# [PASSAGE]
= Beginning of Section =

The agency later went into many names and attached to many ministries, until in 2015 it become Research, Development, and Innovation Agency (Indonesian: Badan Penelitian, Pengembangan, dan Inovasi, BLI after the issue of Ministry of Environment and Forestry Decree No. P. 18/MENLHK-II/2015.

Dissolution 
After the passage of Law of National Science and Technology System (Law No. 11/2019) and Omnibus Law on Job Creation (Law No. 11/2020), Siti Nurbaya Bakar, the Minister of Environment and Forestry announced that BLI will be phased out on 16 July 2020. The research units of BLI will be relinquished to newly formed BRIN, and the large part of the former BLI will turned into BSI LHK. On 14 September 2020, the agency was dissolved de jure by Presidential Decree No. 92/2020 and replaced by BSI LHK. The ministry confirmed again the dissolution thru Ministry of Environment and Forestry Decree No. 15/2021.

Integration to BRIN 
Despite the dissolution, the transitional provision of the decree permitted the research centers/units under the former BLI/FORDA-MOF to be temporarily operated and supervised by BSI LHK until the integration to BRIN finalized. As in 2021, the integration progress is still ongoing.

= End of Section =

# [DATA LISTING]
= Beginning of Section =

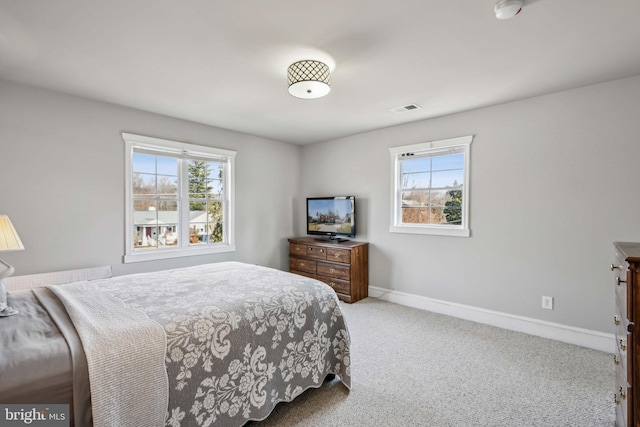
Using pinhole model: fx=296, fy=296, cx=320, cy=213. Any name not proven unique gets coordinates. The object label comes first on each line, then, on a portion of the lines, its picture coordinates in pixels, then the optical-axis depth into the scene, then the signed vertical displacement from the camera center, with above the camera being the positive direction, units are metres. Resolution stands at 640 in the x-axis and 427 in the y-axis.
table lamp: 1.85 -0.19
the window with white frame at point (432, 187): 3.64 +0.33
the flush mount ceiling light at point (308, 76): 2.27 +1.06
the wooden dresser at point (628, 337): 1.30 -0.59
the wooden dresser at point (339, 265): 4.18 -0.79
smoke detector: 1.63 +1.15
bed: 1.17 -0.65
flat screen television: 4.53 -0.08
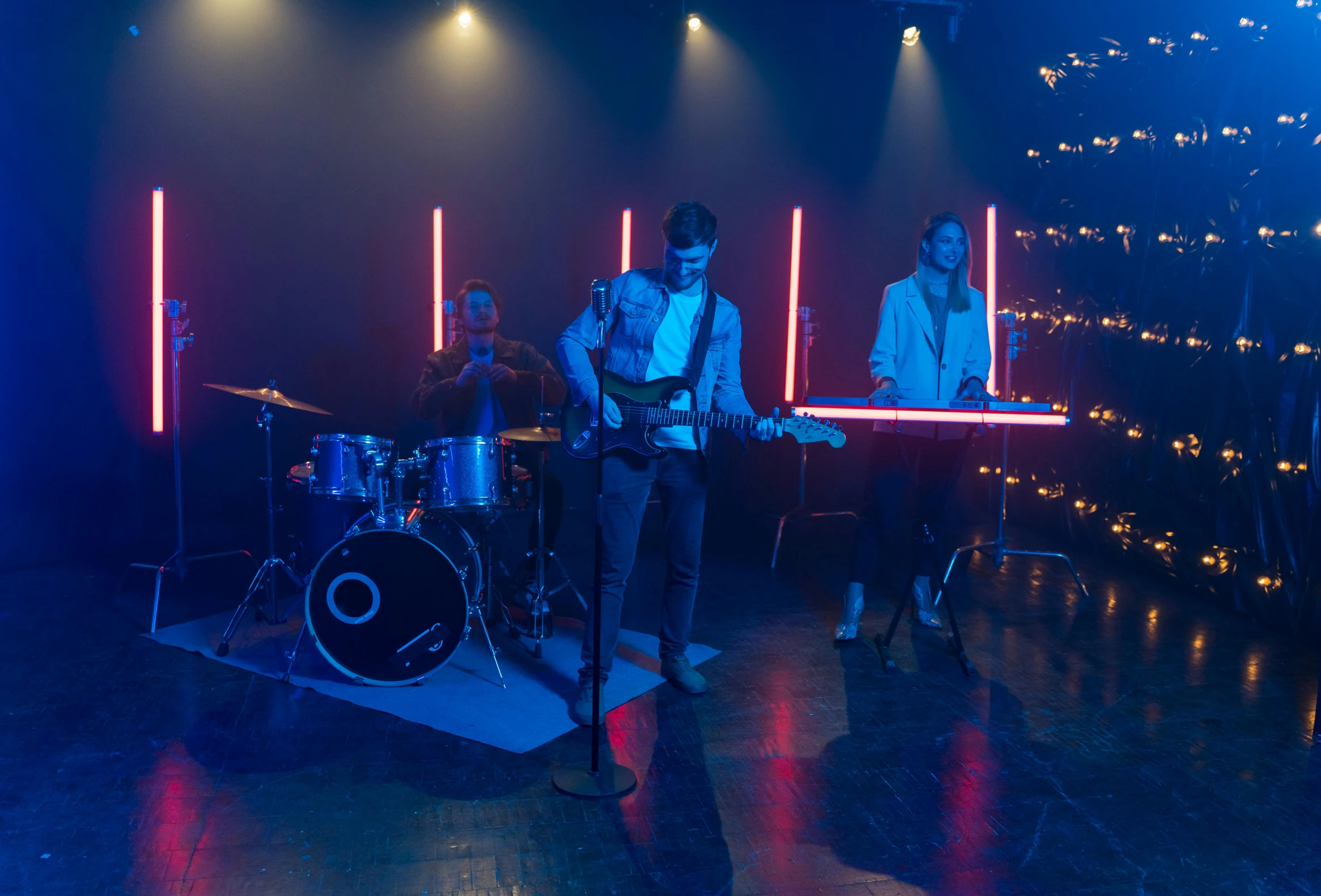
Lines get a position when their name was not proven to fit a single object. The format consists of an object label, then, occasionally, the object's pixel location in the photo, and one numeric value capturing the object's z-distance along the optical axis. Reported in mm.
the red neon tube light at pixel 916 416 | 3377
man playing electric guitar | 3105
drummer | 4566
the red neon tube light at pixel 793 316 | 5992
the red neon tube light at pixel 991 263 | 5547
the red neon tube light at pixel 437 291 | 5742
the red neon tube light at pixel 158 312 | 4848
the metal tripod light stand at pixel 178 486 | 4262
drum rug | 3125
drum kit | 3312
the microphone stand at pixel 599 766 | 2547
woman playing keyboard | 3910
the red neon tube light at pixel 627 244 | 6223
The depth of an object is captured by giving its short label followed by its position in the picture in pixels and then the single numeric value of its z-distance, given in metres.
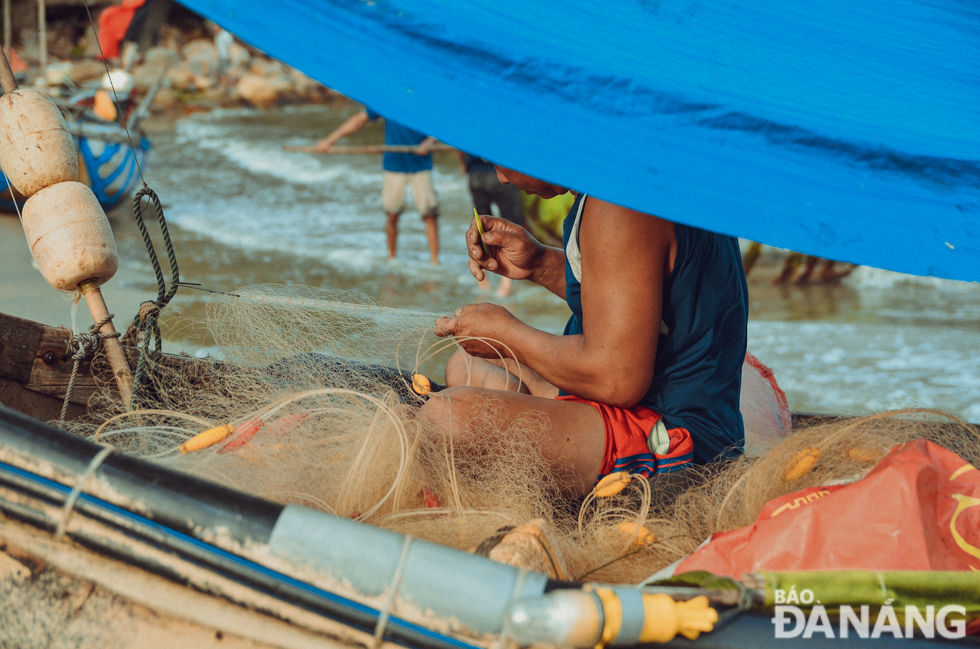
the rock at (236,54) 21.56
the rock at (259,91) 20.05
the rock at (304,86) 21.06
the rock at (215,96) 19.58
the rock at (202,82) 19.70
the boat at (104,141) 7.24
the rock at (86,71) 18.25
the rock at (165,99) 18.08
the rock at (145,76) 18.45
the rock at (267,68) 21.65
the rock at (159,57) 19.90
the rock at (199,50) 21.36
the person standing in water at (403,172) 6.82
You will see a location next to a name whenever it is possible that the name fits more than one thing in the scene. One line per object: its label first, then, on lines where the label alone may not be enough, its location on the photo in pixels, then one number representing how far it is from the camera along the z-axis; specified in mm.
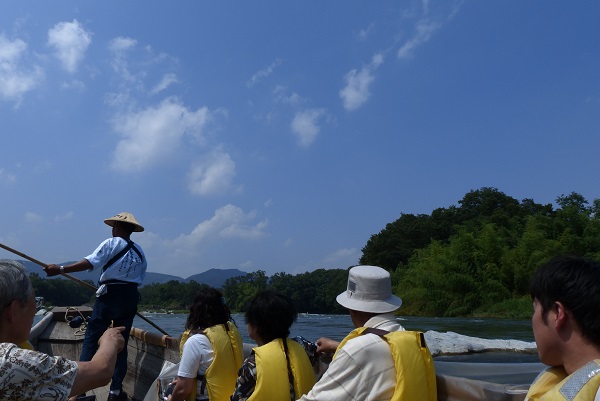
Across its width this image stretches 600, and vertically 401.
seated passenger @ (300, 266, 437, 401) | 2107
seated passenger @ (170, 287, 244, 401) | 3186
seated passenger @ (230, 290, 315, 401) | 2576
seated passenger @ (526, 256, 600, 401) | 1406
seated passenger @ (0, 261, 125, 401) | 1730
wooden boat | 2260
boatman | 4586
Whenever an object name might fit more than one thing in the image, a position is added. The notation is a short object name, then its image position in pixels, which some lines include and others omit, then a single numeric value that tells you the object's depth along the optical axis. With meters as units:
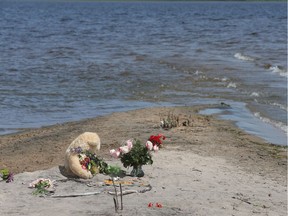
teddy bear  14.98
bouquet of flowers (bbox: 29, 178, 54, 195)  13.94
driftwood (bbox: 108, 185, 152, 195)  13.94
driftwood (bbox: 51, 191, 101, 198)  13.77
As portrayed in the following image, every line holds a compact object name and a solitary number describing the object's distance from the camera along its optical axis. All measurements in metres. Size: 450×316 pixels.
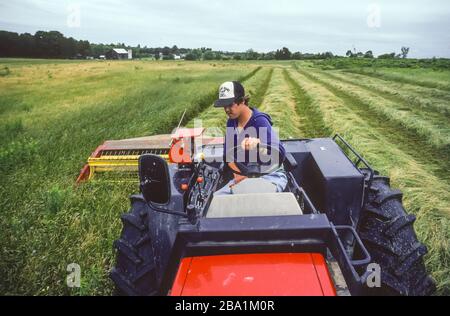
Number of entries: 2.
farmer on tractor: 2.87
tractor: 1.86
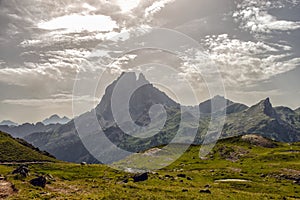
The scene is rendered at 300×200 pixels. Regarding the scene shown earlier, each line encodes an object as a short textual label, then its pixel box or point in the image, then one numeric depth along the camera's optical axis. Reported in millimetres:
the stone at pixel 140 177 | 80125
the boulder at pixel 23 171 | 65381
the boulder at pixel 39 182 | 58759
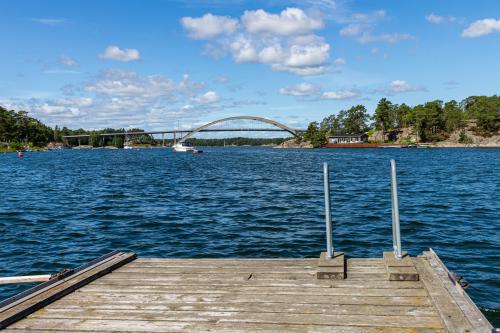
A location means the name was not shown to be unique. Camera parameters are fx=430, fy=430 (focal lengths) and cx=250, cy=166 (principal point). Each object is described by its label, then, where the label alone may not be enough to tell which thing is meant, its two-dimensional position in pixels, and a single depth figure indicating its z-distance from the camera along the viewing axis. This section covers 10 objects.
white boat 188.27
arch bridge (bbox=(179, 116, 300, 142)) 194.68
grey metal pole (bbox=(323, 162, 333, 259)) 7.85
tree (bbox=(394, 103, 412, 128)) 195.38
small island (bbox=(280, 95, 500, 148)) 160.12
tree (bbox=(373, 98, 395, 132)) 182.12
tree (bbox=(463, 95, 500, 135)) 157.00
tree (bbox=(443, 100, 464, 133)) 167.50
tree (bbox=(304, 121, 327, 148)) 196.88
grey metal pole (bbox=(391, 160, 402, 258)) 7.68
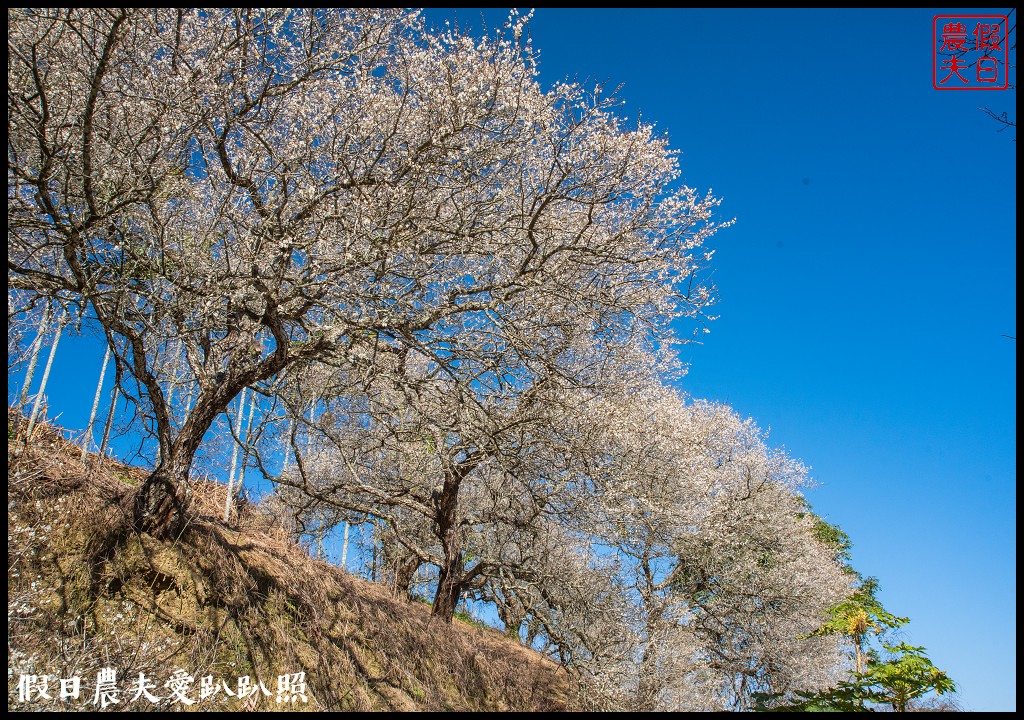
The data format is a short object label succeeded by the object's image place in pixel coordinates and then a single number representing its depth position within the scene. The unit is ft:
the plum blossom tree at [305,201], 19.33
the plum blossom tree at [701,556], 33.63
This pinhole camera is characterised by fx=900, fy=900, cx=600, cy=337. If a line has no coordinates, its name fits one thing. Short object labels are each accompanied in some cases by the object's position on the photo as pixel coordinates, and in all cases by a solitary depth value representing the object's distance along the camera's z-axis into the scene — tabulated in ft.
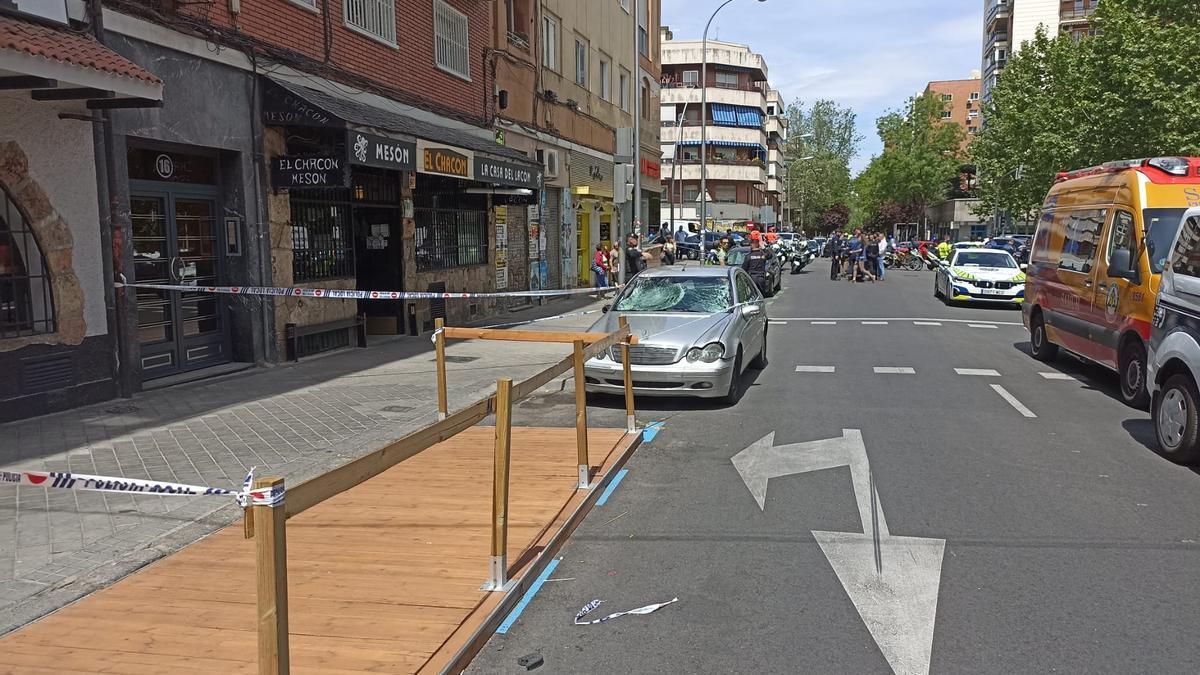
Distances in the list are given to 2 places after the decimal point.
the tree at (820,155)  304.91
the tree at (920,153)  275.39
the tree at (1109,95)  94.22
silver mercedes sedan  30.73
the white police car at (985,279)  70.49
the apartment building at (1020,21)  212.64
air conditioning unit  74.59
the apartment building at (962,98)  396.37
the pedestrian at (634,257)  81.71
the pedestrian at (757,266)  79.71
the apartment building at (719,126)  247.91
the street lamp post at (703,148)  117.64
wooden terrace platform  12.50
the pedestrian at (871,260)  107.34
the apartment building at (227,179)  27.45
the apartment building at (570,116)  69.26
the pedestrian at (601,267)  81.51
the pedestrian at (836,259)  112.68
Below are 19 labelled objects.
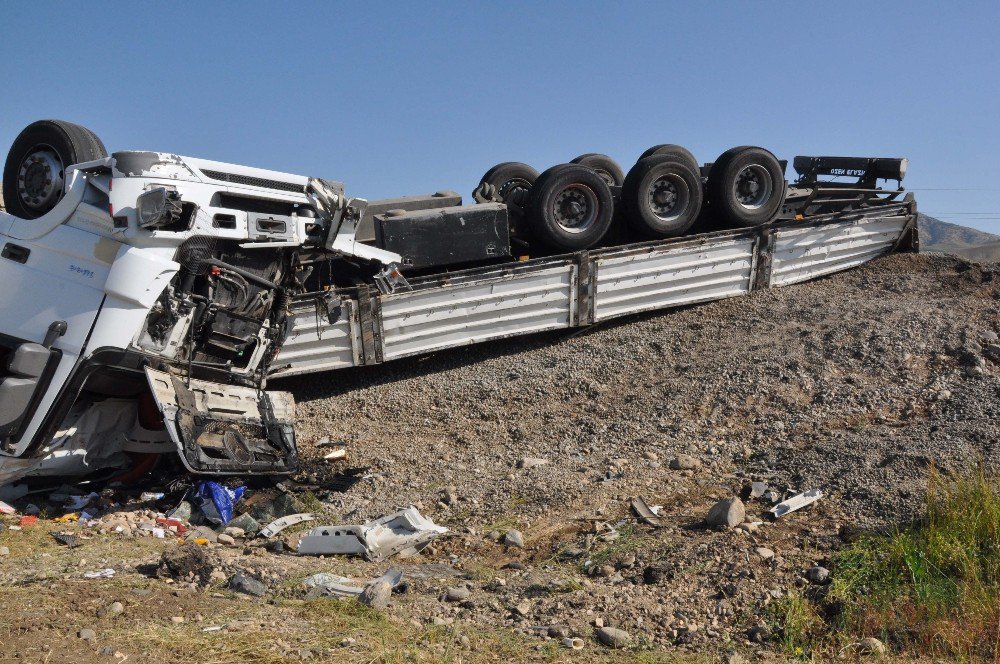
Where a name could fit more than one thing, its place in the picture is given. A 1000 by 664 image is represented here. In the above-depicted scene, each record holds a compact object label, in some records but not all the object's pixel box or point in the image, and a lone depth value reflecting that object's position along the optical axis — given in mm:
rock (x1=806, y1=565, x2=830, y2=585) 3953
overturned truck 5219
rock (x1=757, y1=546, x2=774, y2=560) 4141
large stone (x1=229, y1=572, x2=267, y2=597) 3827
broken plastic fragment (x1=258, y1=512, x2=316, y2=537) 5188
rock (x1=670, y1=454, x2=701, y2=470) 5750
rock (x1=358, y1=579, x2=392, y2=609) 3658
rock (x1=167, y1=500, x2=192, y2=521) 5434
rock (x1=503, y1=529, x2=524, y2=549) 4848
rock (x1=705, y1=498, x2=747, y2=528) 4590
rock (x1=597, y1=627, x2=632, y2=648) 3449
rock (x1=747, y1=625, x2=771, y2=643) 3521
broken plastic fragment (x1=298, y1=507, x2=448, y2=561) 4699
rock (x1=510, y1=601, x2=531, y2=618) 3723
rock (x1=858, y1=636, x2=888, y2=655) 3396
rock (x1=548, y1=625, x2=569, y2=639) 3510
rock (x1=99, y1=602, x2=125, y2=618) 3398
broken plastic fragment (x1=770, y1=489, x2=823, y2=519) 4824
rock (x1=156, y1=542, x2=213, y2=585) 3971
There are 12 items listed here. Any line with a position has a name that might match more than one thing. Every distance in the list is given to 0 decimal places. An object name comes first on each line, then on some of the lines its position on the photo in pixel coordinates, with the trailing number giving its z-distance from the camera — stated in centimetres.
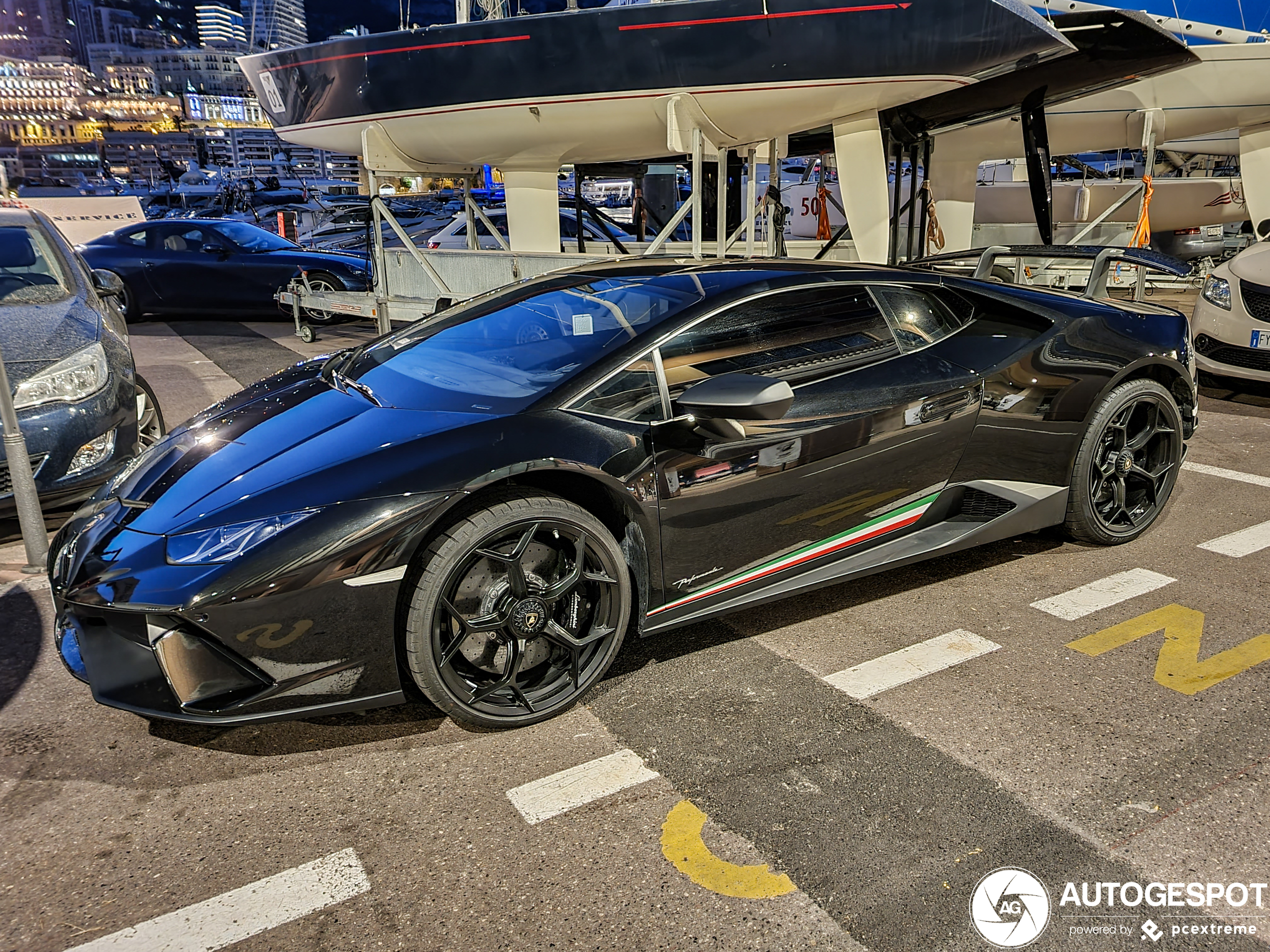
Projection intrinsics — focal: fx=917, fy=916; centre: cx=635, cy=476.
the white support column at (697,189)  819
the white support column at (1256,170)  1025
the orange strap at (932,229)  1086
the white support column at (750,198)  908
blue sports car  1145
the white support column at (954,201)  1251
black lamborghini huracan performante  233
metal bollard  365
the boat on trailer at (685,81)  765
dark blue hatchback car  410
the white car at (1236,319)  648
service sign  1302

= End of Section =

# [EXPLORE THE MATERIAL]
a: Answer these questions using the passage about the Indonesian research agency:
(i) Which decree gave the agency the name Research, Development, and Innovation Agency in 2015?
(ii) Who announced that BLI would be phased out?
(iii) Under the decree's transitional provision, until when could BSI LHK operate and supervise the former research centers?
b: Print the part of the passage about the Indonesian research agency from "The agency later" to "No. P. 18/MENLHK-II/2015.".

# [ANSWERS BY TASK]
a:
(i) Ministry of Environment and Forestry Decree No. P. 18/MENLHK-II/2015
(ii) Siti Nurbaya Bakar, the Minister of Environment and Forestry
(iii) Until the integration to BRIN was finalized

b:
The agency later went into many names and attached to many ministries, until in 2015 it become Research, Development, and Innovation Agency (Indonesian: Badan Penelitian, Pengembangan, dan Inovasi, BLI after the issue of Ministry of Environment and Forestry Decree No. P. 18/MENLHK-II/2015.